Return every line of the listing, exactly as it reads.
╭──
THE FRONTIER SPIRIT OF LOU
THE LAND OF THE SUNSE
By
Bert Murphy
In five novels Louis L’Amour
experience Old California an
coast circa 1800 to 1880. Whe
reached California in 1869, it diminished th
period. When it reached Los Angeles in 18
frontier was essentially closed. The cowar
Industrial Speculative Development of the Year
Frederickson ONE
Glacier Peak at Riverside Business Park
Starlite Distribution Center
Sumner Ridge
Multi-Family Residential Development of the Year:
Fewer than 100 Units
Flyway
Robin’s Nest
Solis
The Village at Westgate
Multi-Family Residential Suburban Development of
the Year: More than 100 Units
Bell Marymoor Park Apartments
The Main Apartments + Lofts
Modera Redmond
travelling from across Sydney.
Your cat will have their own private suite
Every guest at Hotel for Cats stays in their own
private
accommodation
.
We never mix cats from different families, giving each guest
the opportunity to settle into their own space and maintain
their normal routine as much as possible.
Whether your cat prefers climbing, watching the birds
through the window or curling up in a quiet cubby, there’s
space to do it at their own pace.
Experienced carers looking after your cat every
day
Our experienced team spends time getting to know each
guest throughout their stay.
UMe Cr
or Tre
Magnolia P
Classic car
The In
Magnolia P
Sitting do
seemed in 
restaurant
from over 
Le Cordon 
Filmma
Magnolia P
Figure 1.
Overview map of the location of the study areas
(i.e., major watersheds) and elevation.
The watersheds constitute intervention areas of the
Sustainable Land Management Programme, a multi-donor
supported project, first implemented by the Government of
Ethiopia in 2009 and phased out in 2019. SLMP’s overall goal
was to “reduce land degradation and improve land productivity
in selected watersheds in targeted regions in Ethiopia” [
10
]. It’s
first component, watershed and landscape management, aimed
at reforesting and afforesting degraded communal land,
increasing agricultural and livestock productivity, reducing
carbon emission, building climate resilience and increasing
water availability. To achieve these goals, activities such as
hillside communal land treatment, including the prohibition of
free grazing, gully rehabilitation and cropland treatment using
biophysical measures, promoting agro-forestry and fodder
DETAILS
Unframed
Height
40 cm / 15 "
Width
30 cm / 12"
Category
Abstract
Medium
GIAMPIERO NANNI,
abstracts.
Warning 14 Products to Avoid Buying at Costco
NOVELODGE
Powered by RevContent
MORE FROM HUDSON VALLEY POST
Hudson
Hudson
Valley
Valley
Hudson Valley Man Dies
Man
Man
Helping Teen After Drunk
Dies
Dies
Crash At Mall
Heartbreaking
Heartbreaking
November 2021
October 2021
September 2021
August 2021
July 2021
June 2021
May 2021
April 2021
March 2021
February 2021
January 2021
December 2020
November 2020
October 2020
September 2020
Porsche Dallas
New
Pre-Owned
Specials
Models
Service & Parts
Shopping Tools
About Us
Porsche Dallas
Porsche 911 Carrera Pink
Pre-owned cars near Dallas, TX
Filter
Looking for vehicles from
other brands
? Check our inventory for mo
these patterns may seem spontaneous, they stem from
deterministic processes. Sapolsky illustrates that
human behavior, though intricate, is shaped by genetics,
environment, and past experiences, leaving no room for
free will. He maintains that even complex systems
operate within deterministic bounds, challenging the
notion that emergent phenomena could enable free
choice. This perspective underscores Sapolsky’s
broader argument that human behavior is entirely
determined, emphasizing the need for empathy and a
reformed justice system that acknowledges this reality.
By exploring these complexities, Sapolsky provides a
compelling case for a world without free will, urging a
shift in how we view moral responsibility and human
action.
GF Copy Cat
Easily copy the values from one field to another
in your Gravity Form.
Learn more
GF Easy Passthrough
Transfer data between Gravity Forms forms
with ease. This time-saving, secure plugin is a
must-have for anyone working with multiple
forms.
╰──
▸ WRITTEN REPLY:
THE FRONTIER SPIRIT OF LOU
THE LAND OF THE SUNSE
By
Bert Murphy
In five novels Louis L’Amour
experience Old California an
coast circa 1800 to 1880. Whe
reached California in 1869, it diminished th
period. When it reached Los Angeles in 18
frontier was essentially closed. The cowar
Industrial Speculative Development of the Year
Frederickson ONE
Glacier Peak at Riverside Business Park
Starlite Distribution Center
Sumner Ridge
Multi-Family Residential Development of the Year:
Fewer than 100 Units
Flyway
Robin’s Nest
Solis
The Village at Westgate
Multi-Family Residential Suburban Development of
the Year: More than 100 Units
Bell Marymoor Park Apartments
The Main Apartments + Lofts
Modera Redmond
travelling from across Sydney.
Your cat will have their own private suite
Every guest at Hotel for Cats stays in their own
private
accommodation
.
We never mix cats from different families, giving each guest
the opportunity to settle into their own space and maintain
their normal routine as much as possible.
Whether your cat prefers climbing, watching the birds
through the window or curling up in a quiet cubby, there’s
space to do it at their own pace.
Experienced carers looking after your cat every
day
Our experienced team spends time getting to know each
guest throughout their stay.
UMe Cr
or Tre
Magnolia P
Classic car
The In
Magnolia P
Sitting do
seemed in 
restaurant
from over 
Le Cordon 
Filmma
Magnolia P
Figure 1.
Overview map of the location of the study areas
(i.e., major watersheds) and elevation.
The watersheds constitute intervention areas of the
Sustainable Land Management Programme, a multi-donor
supported project, first implemented by the Government of
Ethiopia in 2009 and phased out in 2019. SLMP’s overall goal
was to “reduce land degradation and improve land productivity
in selected watersheds in targeted regions in Ethiopia” [
10
]. It’s
first component, watershed and landscape management, aimed
at reforesting and afforesting degraded communal land,
increasing agricultural and livestock productivity, reducing
carbon emission, building climate resilience and increasing
water availability. To achieve these goals, activities such as
hillside communal land treatment, including the prohibition of
free grazing, gully rehabilitation and cropland treatment using
biophysical measures, promoting agro-forestry and fodder
DETAILS
Unframed
Height
40 cm / 15 "
Width
30 cm / 12"
Category
Abstract
Medium
GIAMPIERO NANNI,
abstracts.
Warning 14 Products to Avoid Buying at Costco
NOVELODGE
Powered by RevContent
MORE FROM HUDSON VALLEY POST
Hudson
Hudson
Valley
Valley
Hudson Valley Man Dies
Man
Man
Helping Teen After Drunk
Dies
Dies
Crash At Mall
Heartbreaking
Heartbreaking
November 2021
October 2021
September 2021
August 2021
July 2021
June 2021
May 2021
April 2021
March 2021
February 2021
January 2021
December 2020
November 2020
October 2020
September 2020
Porsche Dallas
New
Pre-Owned
Specials
Models
Service & Parts
Shopping Tools
About Us
Porsche Dallas
Porsche 911 Carrera Pink
Pre-owned cars near Dallas, TX
Filter
Looking for vehicles from
other brands
? Check our inventory for mo
these patterns may seem spontaneous, they stem from
deterministic processes. Sapolsky illustrates that
human behavior, though intricate, is shaped by genetics,
environment, and past experiences, leaving no room for
free will. He maintains that even complex systems
operate within deterministic bounds, challenging the
notion that emergent phenomena could enable free
choice. This perspective underscores Sapolsky’s
broader argument that human behavior is entirely
determined, emphasizing the need for empathy and a
reformed justice system that acknowledges this reality.
By exploring these complexities, Sapolsky provides a
compelling case for a world without free will, urging a
shift in how we view moral responsibility and human
action.
GF Copy Cat
Easily copy the values from one field to another
in your Gravity Form.
Learn more
GF Easy Passthrough
Transfer data between Gravity Forms forms
with ease. This time-saving, secure plugin is a
must-have for anyone working with multiple
forms.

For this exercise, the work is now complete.